In Herbert H. Maass v. Higgins , 312 U.S. 443 (1941), Ct. D. 1494, C.B. 1941-1, 434, the Supreme Court of the United States held that ordinary rents, dividends, and interest received during the year following the decedent's death are not to be included in the value of the gross estate, if such estate is valued under the optional (alternate) valuation provisions of section 302(j) of the Revenue Act of 1926, as amended (corresponding to section 2032(a) of the 1954 Code). The Court stated as follows:

It is not denied that, in common understanding, rents, interest, and dividends are income. Under the Revenue Acts, if such items are collected by a decedent's estate, the executors are bound to return them and pay tax upon them as income.

The decision of the Supreme Court as to rents, dividends, and interest, however, does not preclude the inclusion in the gross estate of the appreciation in the value of an insurance policy resulting from the death of the insured within the alternate valuation period.

In the instant case, the death of the insured was the precise event which caused the increase in the value of the insurance policies as of the alternate valuation date. The increase in value occasioned by the death of the insured was not due to `mere lapse of time,' within the meaning of section 2032(a)(3) of the Code. See Estate of John A. Hance v. Commissioner , 18 T.C. 499 (1952), acquiescence, C.B. 1953-1, 4. The increase in value of the policies cannot, therefore, be attributed to a `mere lapse of time.'

An insurance policy is not, in common understanding, income producing property, and the appreciation in value of an insurance policy by reason of the death of the insured is not income in the statutory sense. Accordingly, the appreciation in value of the life insurance policies in the instant case, which occurred when the insured died is not `property earned or accrued' as in the case of ordinary interest, rents and dividends. Rather, the termination of the insurance contracts, brought about by the death of the insured, constitutes a disposition of the property interest in the contracts, within the meaning of section 2032(a)(1) of the Code.

The increase in value of the insurance contracts is, therefore, `included property,' for purposes of valuing the gross estate under the alternate valuation method.
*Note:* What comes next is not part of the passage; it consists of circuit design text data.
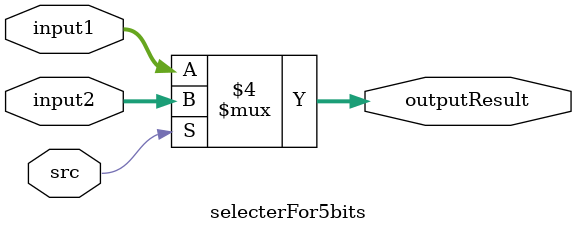
<source format=v>
`timescale 1ns / 1ps


module selecterFor5bits(
    input src,
    input[4:0] input1,
    input[4:0] input2,
    output reg[4:0] outputResult
    );
    always@(src or input1 or input2)
    begin
        if(src == 0)
        begin
            outputResult <= input1;
        end
        else
        begin
            outputResult <= input2;
        end
    end
endmodule

</source>
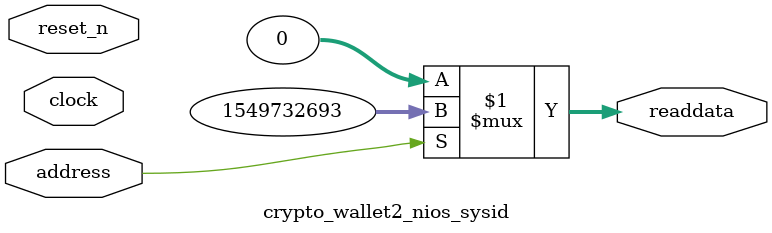
<source format=v>



// synthesis translate_off
`timescale 1ns / 1ps
// synthesis translate_on

// turn off superfluous verilog processor warnings 
// altera message_level Level1 
// altera message_off 10034 10035 10036 10037 10230 10240 10030 

module crypto_wallet2_nios_sysid (
               // inputs:
                address,
                clock,
                reset_n,

               // outputs:
                readdata
             )
;

  output  [ 31: 0] readdata;
  input            address;
  input            clock;
  input            reset_n;

  wire    [ 31: 0] readdata;
  //control_slave, which is an e_avalon_slave
  assign readdata = address ? 1549732693 : 0;

endmodule



</source>
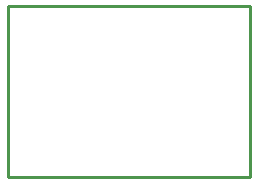
<source format=gbr>
G04 EAGLE Gerber RS-274X export*
G75*
%MOMM*%
%FSLAX34Y34*%
%LPD*%
%IN*%
%IPPOS*%
%AMOC8*
5,1,8,0,0,1.08239X$1,22.5*%
G01*
%ADD10C,0.254000*%


D10*
X0Y0D02*
X205000Y0D01*
X205000Y145000D01*
X0Y145000D01*
X0Y0D01*
M02*

</source>
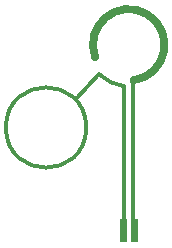
<source format=gbr>
G04 #@! TF.GenerationSoftware,KiCad,Pcbnew,(6.0.2)*
G04 #@! TF.CreationDate,2023-02-06T21:03:41-08:00*
G04 #@! TF.ProjectId,EWL_FlexPC,45574c5f-466c-4657-9850-432e6b696361,rev?*
G04 #@! TF.SameCoordinates,Original*
G04 #@! TF.FileFunction,Copper,L1,Top*
G04 #@! TF.FilePolarity,Positive*
%FSLAX46Y46*%
G04 Gerber Fmt 4.6, Leading zero omitted, Abs format (unit mm)*
G04 Created by KiCad (PCBNEW (6.0.2)) date 2023-02-06 21:03:41*
%MOMM*%
%LPD*%
G01*
G04 APERTURE LIST*
G04 #@! TA.AperFunction,NonConductor*
%ADD10C,0.700000*%
G04 #@! TD*
G04 #@! TA.AperFunction,NonConductor*
%ADD11C,0.300000*%
G04 #@! TD*
G04 #@! TA.AperFunction,NonConductor*
%ADD12C,0.304800*%
G04 #@! TD*
G04 #@! TA.AperFunction,NonConductor*
%ADD13C,0.100000*%
G04 #@! TD*
G04 #@! TA.AperFunction,ViaPad*
%ADD14C,0.508000*%
G04 #@! TD*
G04 APERTURE END LIST*
D10*
X50400000Y-33000000D02*
G75*
G03*
X47155974Y-31035140I-400000J3000000D01*
G01*
D11*
X46400000Y-37000000D02*
G75*
G03*
X46400000Y-37000000I-3400000J0D01*
G01*
D12*
X49575000Y-45450000D02*
X49600000Y-33500000D01*
X50375000Y-45450000D02*
X50400000Y-33000000D01*
X47509016Y-32490984D02*
X45500000Y-34600000D01*
X47509016Y-32490984D02*
G75*
G03*
X49600000Y-33500000I2490983J2490984D01*
G01*
D13*
X50175000Y-44775000D02*
X50175000Y-46550000D01*
X50175000Y-46550000D02*
X50175000Y-46650000D01*
X50175000Y-46650000D02*
X50675000Y-46650000D01*
X50675000Y-46650000D02*
X50675000Y-44775000D01*
X50675000Y-44775000D02*
X50175000Y-44775000D01*
G36*
X50675000Y-46650000D02*
G01*
X50175000Y-46650000D01*
X50175000Y-44775000D01*
X50675000Y-44775000D01*
X50675000Y-46650000D01*
G37*
X50675000Y-46650000D02*
X50175000Y-46650000D01*
X50175000Y-44775000D01*
X50675000Y-44775000D01*
X50675000Y-46650000D01*
X49275000Y-44775000D02*
X49275000Y-46550000D01*
X49275000Y-46550000D02*
X49275000Y-46650000D01*
X49275000Y-46650000D02*
X49775000Y-46650000D01*
X49775000Y-46650000D02*
X49775000Y-44775000D01*
X49775000Y-44775000D02*
X49275000Y-44775000D01*
G36*
X49775000Y-46650000D02*
G01*
X49275000Y-46650000D01*
X49275000Y-44775000D01*
X49775000Y-44775000D01*
X49775000Y-46650000D01*
G37*
X49775000Y-46650000D02*
X49275000Y-46650000D01*
X49275000Y-44775000D01*
X49775000Y-44775000D01*
X49775000Y-46650000D01*
D14*
X49525000Y-46075000D03*
X50425317Y-46053808D03*
M02*

</source>
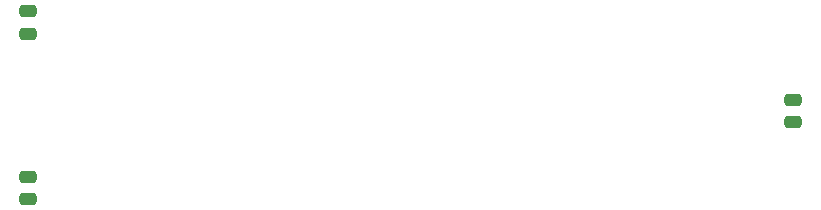
<source format=gbp>
G04 #@! TF.GenerationSoftware,KiCad,Pcbnew,(6.0.10)*
G04 #@! TF.CreationDate,2023-02-06T13:43:24-03:00*
G04 #@! TF.ProjectId,PowerSupply_HW,506f7765-7253-4757-9070-6c795f48572e,rev?*
G04 #@! TF.SameCoordinates,Original*
G04 #@! TF.FileFunction,Paste,Bot*
G04 #@! TF.FilePolarity,Positive*
%FSLAX46Y46*%
G04 Gerber Fmt 4.6, Leading zero omitted, Abs format (unit mm)*
G04 Created by KiCad (PCBNEW (6.0.10)) date 2023-02-06 13:43:24*
%MOMM*%
%LPD*%
G01*
G04 APERTURE LIST*
G04 Aperture macros list*
%AMRoundRect*
0 Rectangle with rounded corners*
0 $1 Rounding radius*
0 $2 $3 $4 $5 $6 $7 $8 $9 X,Y pos of 4 corners*
0 Add a 4 corners polygon primitive as box body*
4,1,4,$2,$3,$4,$5,$6,$7,$8,$9,$2,$3,0*
0 Add four circle primitives for the rounded corners*
1,1,$1+$1,$2,$3*
1,1,$1+$1,$4,$5*
1,1,$1+$1,$6,$7*
1,1,$1+$1,$8,$9*
0 Add four rect primitives between the rounded corners*
20,1,$1+$1,$2,$3,$4,$5,0*
20,1,$1+$1,$4,$5,$6,$7,0*
20,1,$1+$1,$6,$7,$8,$9,0*
20,1,$1+$1,$8,$9,$2,$3,0*%
G04 Aperture macros list end*
%ADD10RoundRect,0.250000X-0.475000X0.250000X-0.475000X-0.250000X0.475000X-0.250000X0.475000X0.250000X0*%
%ADD11RoundRect,0.250000X0.475000X-0.250000X0.475000X0.250000X-0.475000X0.250000X-0.475000X-0.250000X0*%
G04 APERTURE END LIST*
D10*
X79620000Y-41780000D03*
X79620000Y-43680000D03*
D11*
X79640000Y-57700000D03*
X79640000Y-55800000D03*
X144420000Y-51200000D03*
X144420000Y-49300000D03*
M02*

</source>
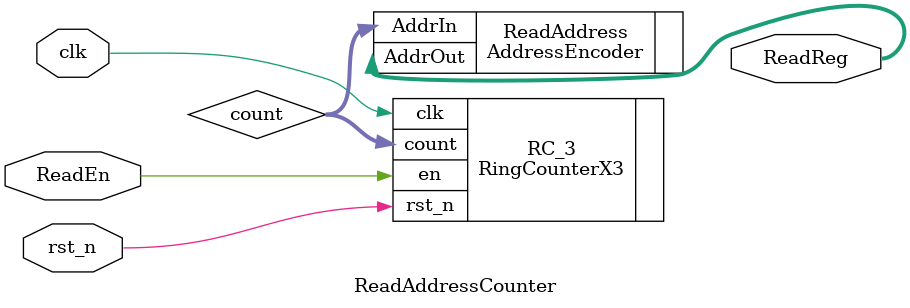
<source format=v>
`timescale 1ns / 1ps


module ReadAddressCounter(ReadEn, clk, rst_n, ReadReg);
    input ReadEn, clk, rst_n;
    output [3:0] ReadReg;

    wire [14:0] count;

    RingCounterX3 RC_3 (.en(ReadEn), .clk(clk), .rst_n(rst_n), .count(count));
    AddressEncoder ReadAddress (.AddrIn(count), .AddrOut(ReadReg));
endmodule

</source>
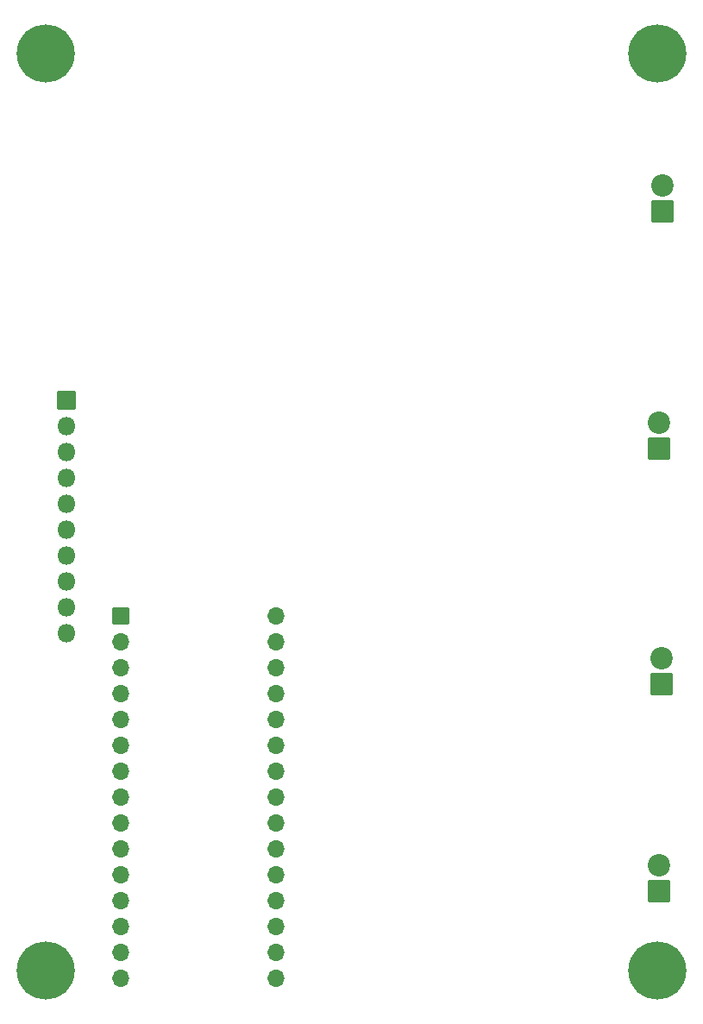
<source format=gbr>
%TF.GenerationSoftware,KiCad,Pcbnew,(6.0.4)*%
%TF.CreationDate,2023-07-24T12:57:32-04:00*%
%TF.ProjectId,BREAD_Slice,42524541-445f-4536-9c69-63652e6b6963,rev?*%
%TF.SameCoordinates,Original*%
%TF.FileFunction,Soldermask,Top*%
%TF.FilePolarity,Negative*%
%FSLAX46Y46*%
G04 Gerber Fmt 4.6, Leading zero omitted, Abs format (unit mm)*
G04 Created by KiCad (PCBNEW (6.0.4)) date 2023-07-24 12:57:32*
%MOMM*%
%LPD*%
G01*
G04 APERTURE LIST*
G04 Aperture macros list*
%AMRoundRect*
0 Rectangle with rounded corners*
0 $1 Rounding radius*
0 $2 $3 $4 $5 $6 $7 $8 $9 X,Y pos of 4 corners*
0 Add a 4 corners polygon primitive as box body*
4,1,4,$2,$3,$4,$5,$6,$7,$8,$9,$2,$3,0*
0 Add four circle primitives for the rounded corners*
1,1,$1+$1,$2,$3*
1,1,$1+$1,$4,$5*
1,1,$1+$1,$6,$7*
1,1,$1+$1,$8,$9*
0 Add four rect primitives between the rounded corners*
20,1,$1+$1,$2,$3,$4,$5,0*
20,1,$1+$1,$4,$5,$6,$7,0*
20,1,$1+$1,$6,$7,$8,$9,0*
20,1,$1+$1,$8,$9,$2,$3,0*%
G04 Aperture macros list end*
%ADD10C,5.700000*%
%ADD11RoundRect,0.050000X-0.800000X-0.800000X0.800000X-0.800000X0.800000X0.800000X-0.800000X0.800000X0*%
%ADD12O,1.700000X1.700000*%
%ADD13RoundRect,0.050000X-0.850000X-0.850000X0.850000X-0.850000X0.850000X0.850000X-0.850000X0.850000X0*%
%ADD14O,1.800000X1.800000*%
%ADD15RoundRect,0.050000X1.050000X-1.050000X1.050000X1.050000X-1.050000X1.050000X-1.050000X-1.050000X0*%
%ADD16C,2.200000*%
G04 APERTURE END LIST*
D10*
%TO.C,H1*%
X127600000Y-44800000D03*
%TD*%
%TO.C,H2*%
X187600000Y-44800000D03*
%TD*%
%TO.C,H3*%
X127600000Y-134800000D03*
%TD*%
%TO.C,H4*%
X187600000Y-134800000D03*
%TD*%
D11*
%TO.C,A1*%
X135000000Y-100000000D03*
D12*
X135000000Y-102540000D03*
X135000000Y-105080000D03*
X135000000Y-107620000D03*
X135000000Y-110160000D03*
X135000000Y-112700000D03*
X135000000Y-115240000D03*
X135000000Y-117780000D03*
X135000000Y-120320000D03*
X135000000Y-122860000D03*
X135000000Y-125400000D03*
X135000000Y-127940000D03*
X135000000Y-130480000D03*
X135000000Y-133020000D03*
X135000000Y-135560000D03*
X150240000Y-135560000D03*
X150240000Y-133020000D03*
X150240000Y-130480000D03*
X150240000Y-127940000D03*
X150240000Y-125400000D03*
X150240000Y-122860000D03*
X150240000Y-120320000D03*
X150240000Y-117780000D03*
X150240000Y-115240000D03*
X150240000Y-112700000D03*
X150240000Y-110160000D03*
X150240000Y-107620000D03*
X150240000Y-105080000D03*
X150240000Y-102540000D03*
X150240000Y-100000000D03*
%TD*%
D13*
%TO.C,J1*%
X129600000Y-78800000D03*
D14*
X129600000Y-81340000D03*
X129600000Y-83880000D03*
X129600000Y-86420000D03*
X129600000Y-88960000D03*
X129600000Y-91500000D03*
X129600000Y-94040000D03*
X129600000Y-96580000D03*
X129600000Y-99120000D03*
X129600000Y-101660000D03*
%TD*%
D15*
%TO.C,J2*%
X187751000Y-126973000D03*
D16*
X187751000Y-124433000D03*
%TD*%
D15*
%TO.C,J3*%
X187751000Y-83539000D03*
D16*
X187751000Y-80999000D03*
%TD*%
D15*
%TO.C,J4*%
X188005000Y-106653000D03*
D16*
X188005000Y-104113000D03*
%TD*%
D15*
%TO.C,J5*%
X188132000Y-60298000D03*
D16*
X188132000Y-57758000D03*
%TD*%
M02*

</source>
This interpretation is supported by H.R. Report No. 1885, on the Revenue Act of 1935, 74th Cong., 1st Sess., C.B. 1939-1 (Part 2), 660, at 664, which gives an example showing how the calculation of the value of property included in the gross estate should be made during the one-year period following the decedent's death. In this example, the appreciation and depreciation in the value of stocks and bonds and other assets, occurring during the year after death, are shown in the values of those assets as of one year after the date of the decedent's death or as of the date of sale, distribution, or other disposition of such assets (maturity in the case of foreign bonds). This example negatives a construction that the appreciation in value of the insurance policies, resulting from the death of the insured during the alternate valuation period, was `property earned or accrued' within the meaning of the Estate Tax Regulations.

Accordingly, it is held that for Federal estate tax purposes, the appreciation in value of the life insurance policies which matured by reason of the death of the insured during the alternate valuation period is not property earned or accrued. Therefore, no part of the proceeds of the insurance is excluded property, but is `included property,' within the meaning of the Estate Tax Regulations, so that the entire value of the proceeds of the policies is includible in the gross estate.

Compare Revenue Ruling 55-379, C.B. 1959-1, 449, which holds that the increase in value of a policy of insurance, such as one owned by a decedent who was not the insured, which increase is attributable to the payment of premiums, or any interest earned, during the year following date of death, is deemed to be `excluded property.' Note, however, that that ruling involved the valuation of a policy in the estate of a person other than the insured where the policy did not mature during the alternate valuation period by reason of the death of the insured.